How to interpret this wild swing?
- Temporary blip because of Covid? If true, then we should see an upswing in new support for 2023 (data expected this fall) and in future years.
- Permanent downshift as BRI hits a wall? Some have suggested that BRI overextended and is now due for a radical change. If this is right, then we will likely not see a recovery in flows.
- Refocus away from infrastructure? At the 2023 BRICS Summit, Chinese officials pledged to shift from infrastructure in Africa to local industrialization, while highlighting that they expect more of the future funding to come from the Chinese private sector. If so, Chinese public funding will expand in manufacturing and processing — but likely never again at the scale of peak BRI. (Although industrialization requires much more energy, so some forms of parallel energy investment would likely need to continue.)
- A mirage because of data anomalies? Chinese institutions are notoriously secretive, so the change could also reflect a lack of transparency about what’s really going on — or possibly an institutional shift as CDB and Chexim are eclipsed by other state-backed agencies.
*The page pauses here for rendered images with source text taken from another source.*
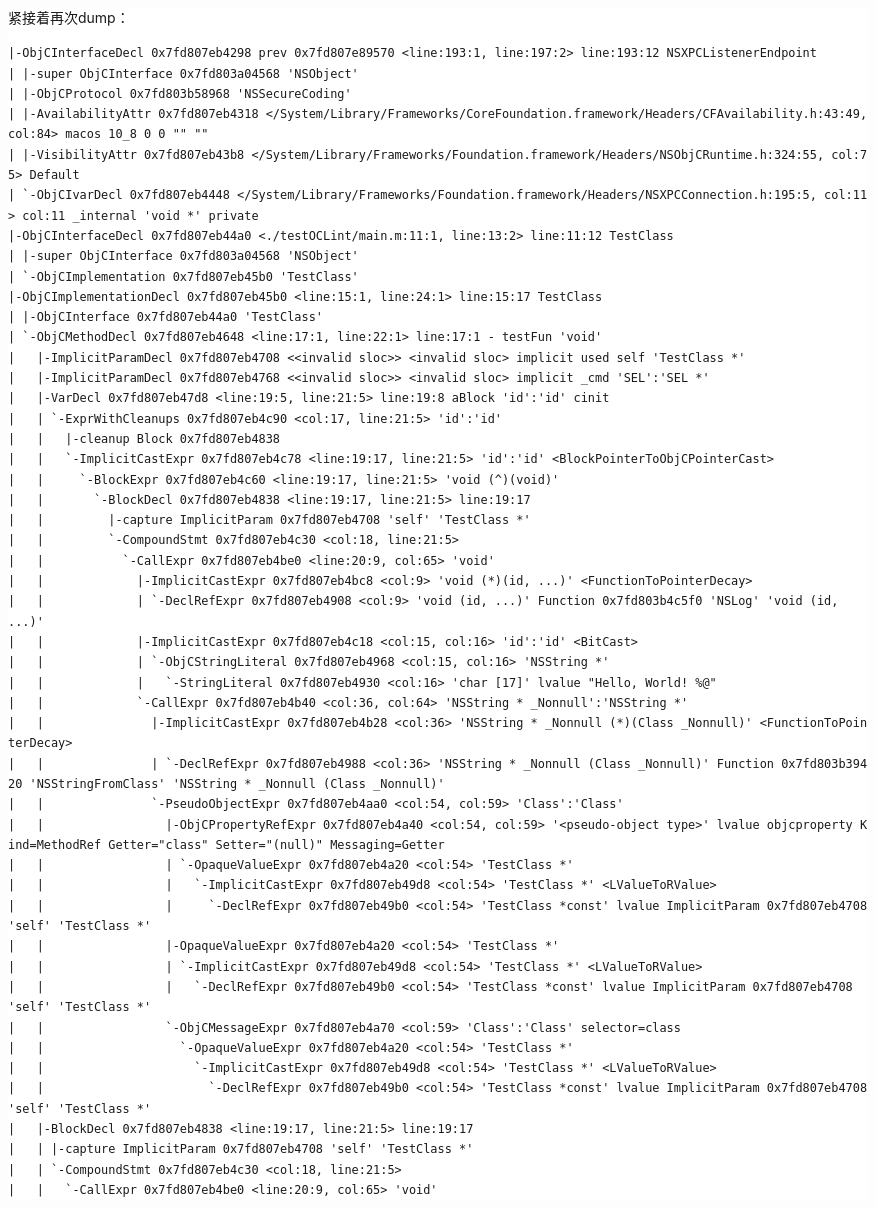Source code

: 紧接着再次dump：

```shell
|-ObjCInterfaceDecl 0x7fd807eb4298 prev 0x7fd807e89570 <line:193:1, line:197:2> line:193:12 NSXPCListenerEndpoint
| |-super ObjCInterface 0x7fd803a04568 'NSObject'
| |-ObjCProtocol 0x7fd803b58968 'NSSecureCoding'
| |-AvailabilityAttr 0x7fd807eb4318 </System/Library/Frameworks/CoreFoundation.framework/Headers/CFAvailability.h:43:49, col:84> macos 10_8 0 0 "" ""
| |-VisibilityAttr 0x7fd807eb43b8 </System/Library/Frameworks/Foundation.framework/Headers/NSObjCRuntime.h:324:55, col:75> Default
| `-ObjCIvarDecl 0x7fd807eb4448 </System/Library/Frameworks/Foundation.framework/Headers/NSXPCConnection.h:195:5, col:11> col:11 _internal 'void *' private
|-ObjCInterfaceDecl 0x7fd807eb44a0 <./testOCLint/main.m:11:1, line:13:2> line:11:12 TestClass
| |-super ObjCInterface 0x7fd803a04568 'NSObject'
| `-ObjCImplementation 0x7fd807eb45b0 'TestClass'
|-ObjCImplementationDecl 0x7fd807eb45b0 <line:15:1, line:24:1> line:15:17 TestClass
| |-ObjCInterface 0x7fd807eb44a0 'TestClass'
| `-ObjCMethodDecl 0x7fd807eb4648 <line:17:1, line:22:1> line:17:1 - testFun 'void'
|   |-ImplicitParamDecl 0x7fd807eb4708 <<invalid sloc>> <invalid sloc> implicit used self 'TestClass *'
|   |-ImplicitParamDecl 0x7fd807eb4768 <<invalid sloc>> <invalid sloc> implicit _cmd 'SEL':'SEL *'
|   |-VarDecl 0x7fd807eb47d8 <line:19:5, line:21:5> line:19:8 aBlock 'id':'id' cinit
|   | `-ExprWithCleanups 0x7fd807eb4c90 <col:17, line:21:5> 'id':'id'
|   |   |-cleanup Block 0x7fd807eb4838
|   |   `-ImplicitCastExpr 0x7fd807eb4c78 <line:19:17, line:21:5> 'id':'id' <BlockPointerToObjCPointerCast>
|   |     `-BlockExpr 0x7fd807eb4c60 <line:19:17, line:21:5> 'void (^)(void)'
|   |       `-BlockDecl 0x7fd807eb4838 <line:19:17, line:21:5> line:19:17
|   |         |-capture ImplicitParam 0x7fd807eb4708 'self' 'TestClass *'
|   |         `-CompoundStmt 0x7fd807eb4c30 <col:18, line:21:5>
|   |           `-CallExpr 0x7fd807eb4be0 <line:20:9, col:65> 'void'
|   |             |-ImplicitCastExpr 0x7fd807eb4bc8 <col:9> 'void (*)(id, ...)' <FunctionToPointerDecay>
|   |             | `-DeclRefExpr 0x7fd807eb4908 <col:9> 'void (id, ...)' Function 0x7fd803b4c5f0 'NSLog' 'void (id, ...)'
|   |             |-ImplicitCastExpr 0x7fd807eb4c18 <col:15, col:16> 'id':'id' <BitCast>
|   |             | `-ObjCStringLiteral 0x7fd807eb4968 <col:15, col:16> 'NSString *'
|   |             |   `-StringLiteral 0x7fd807eb4930 <col:16> 'char [17]' lvalue "Hello, World! %@"
|   |             `-CallExpr 0x7fd807eb4b40 <col:36, col:64> 'NSString * _Nonnull':'NSString *'
|   |               |-ImplicitCastExpr 0x7fd807eb4b28 <col:36> 'NSString * _Nonnull (*)(Class _Nonnull)' <FunctionToPointerDecay>
|   |               | `-DeclRefExpr 0x7fd807eb4988 <col:36> 'NSString * _Nonnull (Class _Nonnull)' Function 0x7fd803b39420 'NSStringFromClass' 'NSString * _Nonnull (Class _Nonnull)'
|   |               `-PseudoObjectExpr 0x7fd807eb4aa0 <col:54, col:59> 'Class':'Class'
|   |                 |-ObjCPropertyRefExpr 0x7fd807eb4a40 <col:54, col:59> '<pseudo-object type>' lvalue objcproperty Kind=MethodRef Getter="class" Setter="(null)" Messaging=Getter
|   |                 | `-OpaqueValueExpr 0x7fd807eb4a20 <col:54> 'TestClass *'
|   |                 |   `-ImplicitCastExpr 0x7fd807eb49d8 <col:54> 'TestClass *' <LValueToRValue>
|   |                 |     `-DeclRefExpr 0x7fd807eb49b0 <col:54> 'TestClass *const' lvalue ImplicitParam 0x7fd807eb4708 'self' 'TestClass *'
|   |                 |-OpaqueValueExpr 0x7fd807eb4a20 <col:54> 'TestClass *'
|   |                 | `-ImplicitCastExpr 0x7fd807eb49d8 <col:54> 'TestClass *' <LValueToRValue>
|   |                 |   `-DeclRefExpr 0x7fd807eb49b0 <col:54> 'TestClass *const' lvalue ImplicitParam 0x7fd807eb4708 'self' 'TestClass *'
|   |                 `-ObjCMessageExpr 0x7fd807eb4a70 <col:59> 'Class':'Class' selector=class
|   |                   `-OpaqueValueExpr 0x7fd807eb4a20 <col:54> 'TestClass *'
|   |                     `-ImplicitCastExpr 0x7fd807eb49d8 <col:54> 'TestClass *' <LValueToRValue>
|   |                       `-DeclRefExpr 0x7fd807eb49b0 <col:54> 'TestClass *const' lvalue ImplicitParam 0x7fd807eb4708 'self' 'TestClass *'
|   |-BlockDecl 0x7fd807eb4838 <line:19:17, line:21:5> line:19:17
|   | |-capture ImplicitParam 0x7fd807eb4708 'self' 'TestClass *'
|   | `-CompoundStmt 0x7fd807eb4c30 <col:18, line:21:5>
|   |   `-CallExpr 0x7fd807eb4be0 <line:20:9, col:65> 'void'
```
Implications for the United States: Steady as she goes
The good news is that the US response should be the same no matter what explains the swings in Chinese investment. Concerns about Chinese dominance have been an important motivator for US action but, at heart, American support for African energy has been — and should remain — based on core foreign policy objectives. Whether Chinese investment resurges or disappears, the United States should:
- Increase the scale and effectiveness of its energy investment tools because that’s both urgent and in the US national interest;
- Update its thinking about the “why” of global infrastructure investment to reflect that it’s less a horse race with China over dollars or ribbon cutting, and more about helping allies build energy systems that successfully power economic growth and job creation.